We do the best we can with who and what we are. A thread of the romantic is one thing we all have in common as a band especially Jon - even heartthrobs get sensitive from time to time, and though I'm not sure that we will ever wax poetic, we will write songs that mean something to us and we hope stir some spark in you too. It's not intentional, but we can't seem to get away from the subject of love, past, present or future. It may not be deep but it's deeply sincere.


Of course there are songs on the Runner Runner album written from a memory, but there are also songs written in and about the moment. That's the beauty of songwriting. Songs take time and turn it on its head and fold it up and twist inside out and see it from many aspects like a Picasso, and sometimes something beautiful and new is born there.


A girl can break your heart and when you rush home to write the feeling down, you might remember a flash from long in your past and recall that you are reliving the same exact emotion.
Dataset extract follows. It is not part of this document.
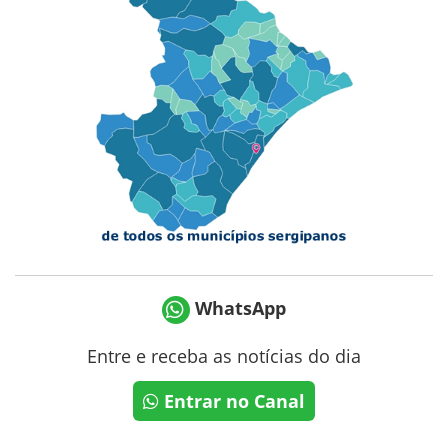
WhatsApp
Entre e receba as notícias do dia
Entrar no Canal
If you have real genius, when you grow up and have children, and your son comes home with a painting from kindergarten and says; "Daddy this is a painting of Lucy, in the sky, with diamonds" you may rush to write a masterpiece.


- Peter (@PRunnerRunner)

Views: 3

Tags: Armstrong, Billie, Conor, Day, Green, Joe, John, Justin.TV, Mellencamp, Oberst, More…Peter, Petty, Runner, Teenagers, Teens, Tom, music

Comment by Megan Riley on September 15, 2010 at 2:53am
I'm going to be the big spaz here and say that this blog totally made me cry. I'm not ashamed to say that. Ok, maybe a little. I don't know, you just have a way with words. Ha. Regardless of what you write about or who your audience ends up being, you have the guts to share what you've written with the world. We all go through our share of love and heartbreak, whether its teenage drama or something more, and because you have the gift of putting those feelings to music and have the passion and quite honestly, the bravery, to put that vulnerability out into the world, your own personal struggles (and joys) become what so many others aren't able to put into their own words. And even if you don't put yourself at the level of so many others, you have to realize that you are, to a new generation, what those artists, were to you. I hope I made some kind of sense. There is so much more I could say, but I won't. Just know that you are amazing, even for those of us who aren't teenagers anymore, and your willingness to share your thoughts, feelings, and music is appreciated more than words can say. <3 Thank you!

~Megan
runnerriley.tumblr.com
Comment by Steve Kelly on September 15, 2010 at 3:50pm
Hi Pete. It's Steve Kelly from New York. Longtime Listener, first time caller!

Y'know - at the end of the day, you guys write great pop music. But as a longtime Over It fan, I'm often forced to compare your two periods of work - fair or unfair as that may be.

Even in Over It, songs of love found or love lost have often been your strong suit (along with capturing listeners' imagination with lyrics that are downright challenging at times). The great songwriters of the world (and I hold you in this regard as well) do it with tact. Has there ever been a more simple - yet more why-didn't-I-think-of-that lyric as "god only knows what I'd be without you"? It's timeless. It gives me chills.

Another example of my favorite chill-inducing lyrics:
"I love the shape that my mind takes whenever she is on it" - sung by the venerable Peter Munters circa 2002.

Even in the above blog, you showed just how well-versed and tactful you are. Let that out! Your fans - young and old - don't need or want to be spoon-fed context. We want to be challenged. We want to meet you halfway.

You guys have all the talent in the world. I can't wait to see what you make of it! Just don't be afraid to take aim at the greats.